• [TASK STATEMENT] Lines in the listing below that hold "lettered" are the ones to copy.

☆ ☆ ☆

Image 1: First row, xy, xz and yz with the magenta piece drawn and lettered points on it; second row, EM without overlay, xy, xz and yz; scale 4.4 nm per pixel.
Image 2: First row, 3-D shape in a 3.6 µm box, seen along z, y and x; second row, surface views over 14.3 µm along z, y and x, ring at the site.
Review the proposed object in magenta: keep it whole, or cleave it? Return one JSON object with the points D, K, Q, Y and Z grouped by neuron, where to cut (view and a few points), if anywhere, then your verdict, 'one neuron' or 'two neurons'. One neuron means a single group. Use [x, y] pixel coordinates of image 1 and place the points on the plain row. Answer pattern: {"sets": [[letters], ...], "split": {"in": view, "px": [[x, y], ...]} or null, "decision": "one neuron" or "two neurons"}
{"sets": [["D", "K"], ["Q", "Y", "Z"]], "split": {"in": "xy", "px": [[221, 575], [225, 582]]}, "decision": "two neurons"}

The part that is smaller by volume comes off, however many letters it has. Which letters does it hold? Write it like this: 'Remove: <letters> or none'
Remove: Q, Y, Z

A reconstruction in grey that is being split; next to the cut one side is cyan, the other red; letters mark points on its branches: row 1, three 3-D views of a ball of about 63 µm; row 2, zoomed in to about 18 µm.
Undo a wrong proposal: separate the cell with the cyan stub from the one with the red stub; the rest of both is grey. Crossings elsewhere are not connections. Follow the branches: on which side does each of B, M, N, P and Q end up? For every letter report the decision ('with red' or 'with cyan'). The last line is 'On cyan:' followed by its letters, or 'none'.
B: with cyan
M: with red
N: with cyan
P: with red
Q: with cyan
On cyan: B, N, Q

☆ ☆ ☆

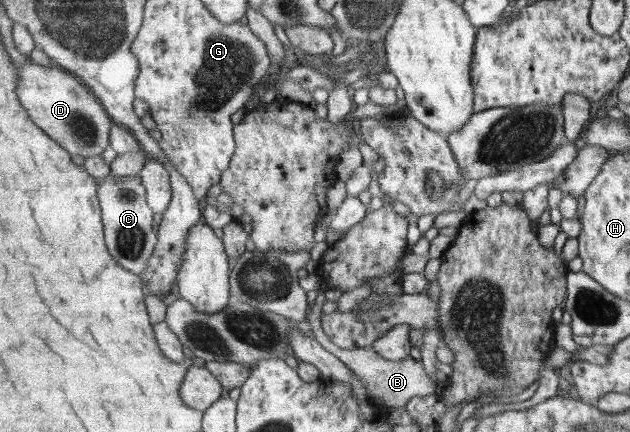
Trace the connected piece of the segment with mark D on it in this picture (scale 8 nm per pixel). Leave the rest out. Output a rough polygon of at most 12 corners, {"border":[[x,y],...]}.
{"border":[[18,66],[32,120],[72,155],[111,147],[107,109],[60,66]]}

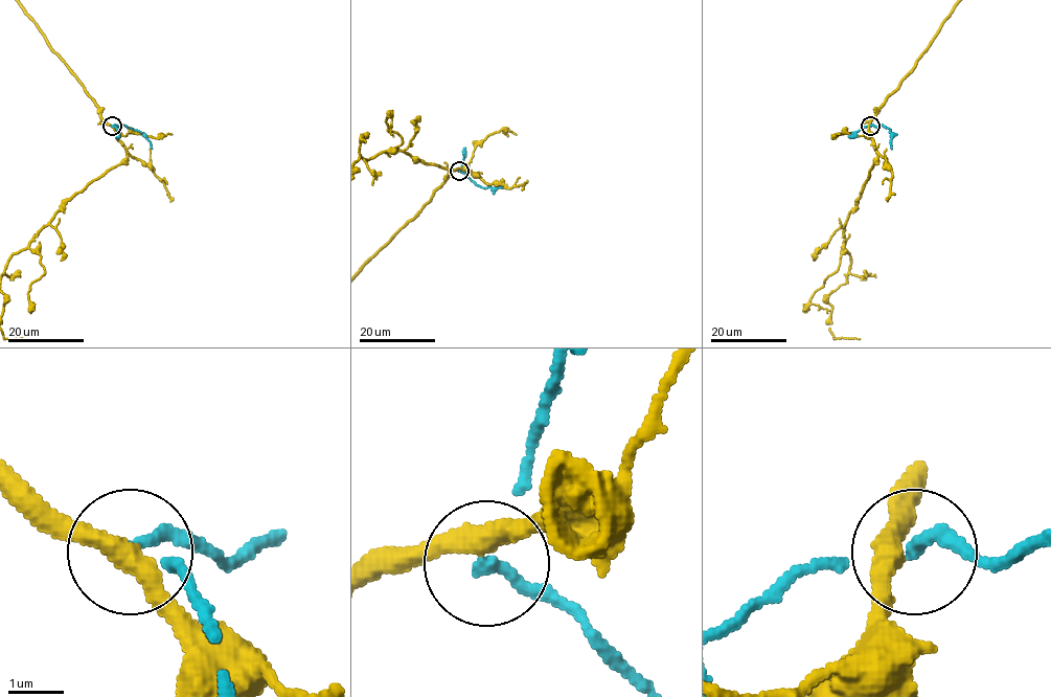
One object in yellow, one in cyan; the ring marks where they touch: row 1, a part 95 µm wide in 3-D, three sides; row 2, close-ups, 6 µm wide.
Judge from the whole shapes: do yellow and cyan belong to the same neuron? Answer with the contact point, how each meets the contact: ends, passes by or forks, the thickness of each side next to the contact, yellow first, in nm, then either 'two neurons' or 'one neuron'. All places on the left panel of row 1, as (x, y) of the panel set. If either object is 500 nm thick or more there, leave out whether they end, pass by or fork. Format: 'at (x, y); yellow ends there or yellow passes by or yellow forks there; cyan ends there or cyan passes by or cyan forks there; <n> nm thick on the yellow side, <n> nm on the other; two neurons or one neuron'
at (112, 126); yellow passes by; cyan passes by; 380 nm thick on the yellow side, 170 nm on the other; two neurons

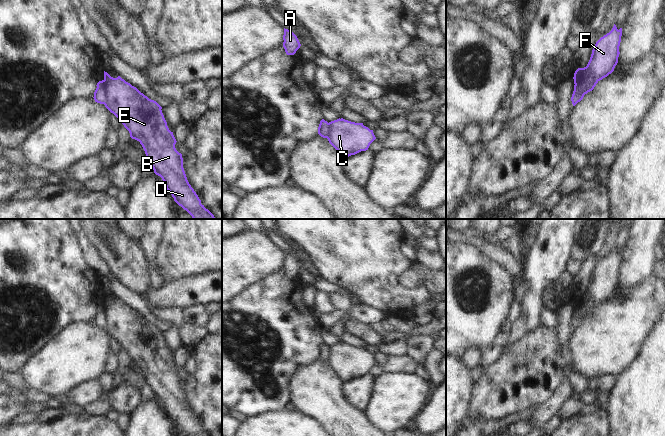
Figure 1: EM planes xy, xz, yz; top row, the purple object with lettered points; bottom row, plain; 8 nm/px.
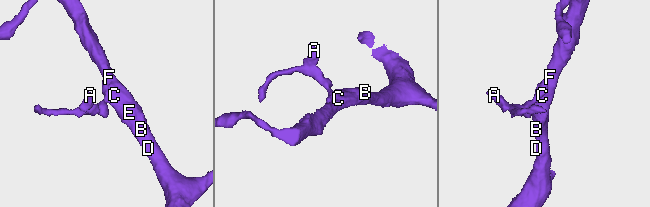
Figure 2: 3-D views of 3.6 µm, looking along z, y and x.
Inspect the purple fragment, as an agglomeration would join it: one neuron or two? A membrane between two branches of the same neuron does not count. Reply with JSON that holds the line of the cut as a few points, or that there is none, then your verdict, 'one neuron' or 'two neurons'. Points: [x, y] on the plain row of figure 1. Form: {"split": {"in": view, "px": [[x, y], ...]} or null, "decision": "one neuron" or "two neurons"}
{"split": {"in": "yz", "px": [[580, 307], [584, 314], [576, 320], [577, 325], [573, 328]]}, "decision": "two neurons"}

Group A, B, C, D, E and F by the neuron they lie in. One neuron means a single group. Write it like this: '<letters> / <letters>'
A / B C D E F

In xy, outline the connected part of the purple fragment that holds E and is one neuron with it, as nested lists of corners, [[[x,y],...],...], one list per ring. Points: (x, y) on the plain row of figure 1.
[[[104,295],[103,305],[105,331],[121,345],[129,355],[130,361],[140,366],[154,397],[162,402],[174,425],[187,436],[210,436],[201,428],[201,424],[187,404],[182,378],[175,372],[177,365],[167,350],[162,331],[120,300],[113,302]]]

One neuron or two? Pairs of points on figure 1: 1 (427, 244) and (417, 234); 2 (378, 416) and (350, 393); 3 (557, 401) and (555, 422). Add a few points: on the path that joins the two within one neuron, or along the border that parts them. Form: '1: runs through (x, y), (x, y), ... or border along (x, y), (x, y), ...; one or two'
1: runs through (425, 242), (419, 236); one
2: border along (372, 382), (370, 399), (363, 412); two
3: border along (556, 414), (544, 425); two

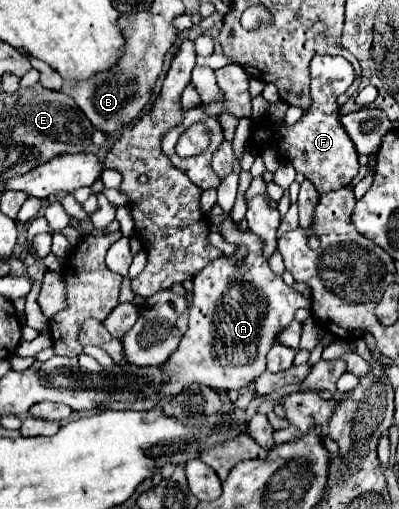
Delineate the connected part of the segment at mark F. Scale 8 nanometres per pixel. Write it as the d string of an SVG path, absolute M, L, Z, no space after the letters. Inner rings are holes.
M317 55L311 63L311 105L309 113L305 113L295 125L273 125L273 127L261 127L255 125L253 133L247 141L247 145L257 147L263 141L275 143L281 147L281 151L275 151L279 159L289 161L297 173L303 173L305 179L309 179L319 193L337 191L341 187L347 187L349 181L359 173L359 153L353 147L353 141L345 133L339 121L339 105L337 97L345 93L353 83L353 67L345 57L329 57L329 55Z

☆ ☆ ☆

• [WRITTEN SOLUTION]
Image 1: First row, xy, xz and yz with the magenta piece drawn and lettered points on it; second row, EM without overlay, xy, xz and yz; scale 4.4 nm per pixel.
Figure 1: EM planes xy, xz, yz; top row, the purple object with lettered points; bottom row, plain; 8 nm/px.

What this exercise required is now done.